During the past year, I've had the pleasure of receiving visits from Ayman Odeh, Ahmad Tibi and Basel Ghattas as they passed through Washington. All are Palestinian citizens of Israel. And all are members of the Israeli Knesset, part of the Joint Arab List that won a record 13 seats in the last Israeli election. It was a delight to sit with them and learn about the difficulties they face and the progress they have made.
I have previously written about how I first became attached to the Arab community in Israel. It was the insightful Palestinian novelist Ghassan Kanafani who caused me to divert my doctoral dissertation research from the Palestinian refugees in Lebanon to the Palestinian Arabs who remained in their homes after Israel was created in 1948. He gave me two reasons. While much had already been written about the refugees, there was an absence of good literature about the Palestinians "inside" and, he said, they are the most promising component group of the Palestinian people since they have been forged like steel in the hearth of Israel. Facing enormous difficulties, they have developed a uniquely progressive identity and, he believed, the day would come when they would be in a position to provide real visionary leadership for the entire Palestinian people.

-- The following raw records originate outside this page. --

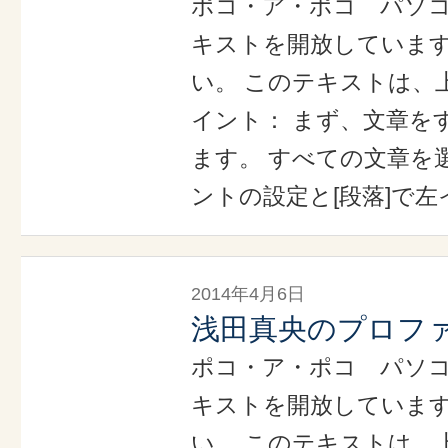
ポコ・ア・ポコ パソ
キストを開放していま
い。 このテキストは、
イント： まず、文章を
ます。 すべての文章を選
ントの設定と[段落]で左
2014年4月6日
浅田真央のプロフ
ポコ・ア・ポコ パソ
キストを開放していま
い。 このテキストは、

My meetings with Mr Odeh, Mr Tibi and Mr Ghattas have given me the sense that Ghassan may have been right. These are remarkable individuals, part of a movement that has faced down the Israeli government while defending their rights and securing their political role.
For the first three decades, the Arabs in Israel couldn't form political parties or join unions, these were reserved for Zionists or Jews. They lived under a draconian and discriminatory legal system. They lost their lands to confiscation. The Israeli education system forced them to study Hebrew and Jewish history instead of their own language and history. And those who resisted, were imprisoned or expelled.
Like other civil rights movements, these Palestinian citizens of Israel used every available opening to win their rights, facing down arrests, expulsions and lethal violence. While tremendous problems remain, Palestinian citizens in Israel now form political parties, join unions and teach their language and history. They still face systemic racism in housing, employment, education and allocation of the state's budget and yet they have built and sustained a fighting force that continues to press their demands for justice and equality. In creating their Joint List, the Palestinian citizens of Israel have forged a remarkable national unity bringing together diverse political currents: nationalists, traditionalists and progressives. Benjamin Netanyahu's far-right governing coalition has stepped up its assault on the Arab community in an effort to break their resolve. Israel has created a fake new identity for Christians in an effort to divide the Arabs on the basis of religion. They have charged some Arab Knesset members with "incitement" for advocating on behalf of their Palestinian brethren living under the suffocating economic embargo imposed on Gaza. Israel has passed laws prohibiting Arabs and progressive Jews from supporting the non-violent boycott movement protesting against Israel's settlement policy and making it more difficult for them to receive grants from the EU to promote democracy and human rights. None of these repressive measures have broken their resolve or unity.
In addition to my earlier studies, I have, in recent years, polled the Palestinian Arab citizens in Israel, as well as the Palestinians living under occupation and those in exile. Of all of the component parts of the Palestinian people, the Arabs in Israel are the most forward looking and the most committed to achieving justice for the entire Palestinian people. And as I have watched Mr Odeh, Mr Tibi and Mr Ghattas in action, I have been impressed by their political savvy. Unlike the divided and visionless leadership of the Palestinian Authority and Hamas, the members of the Joint List have vision, a sound political sense of tactics and strategy, and a demonstrated ability to connect with the people they serve. While it is correct to acknowledge that Israel has done everything it could to weaken, punish, discredit and divide the Palestinian leadership under occupation, the Israelis have been no less harsh in the treatment meted out to their own Palestinian citizenry. In this context, it is significant to note that while the efforts of several Arab states have failed, it has fallen on the shoulders of the High Follow-Up Committee for Arab Citizens of Israel (the collective leadership of the Arab community in Israel) to bring about reconciliation between the Palestinian factions of Fatah and Hamas.
I have just finished reading a compelling Haaretz article "Stop with the Nonsense that Palestinians Are a Minority In Israel". The writer Gideon Levy argues that since Israel has refused to separate from the occupied territories and continues to entrench its settler colonies deeper into the heart of the West Bank and the Arab areas of what they call "Greater Jerusalem", the "era of the two state solution [is drawing] to a close" and has been replaced by a de facto "bi-national state" in which the numbers of Jews and Arabs are roughly equal. In this new reality, Arabs are not a minority, they are half of the population.
If this is to remain the case, and I see no evidence that the Netanyahu government will change direction, then the Palestinian struggle will inevitably be transformed from one demanding independence into a movement demanding equal rights.
This will merely be an extension of the fight that the "inside" Palestinians have been waging for seven decades. If this is to be the case, we may well see the day when the Palestinian citizens of Israel will emerge, as Kanafani predicted, as the new leadership of a unified Palestinian community fighting for justice and equality.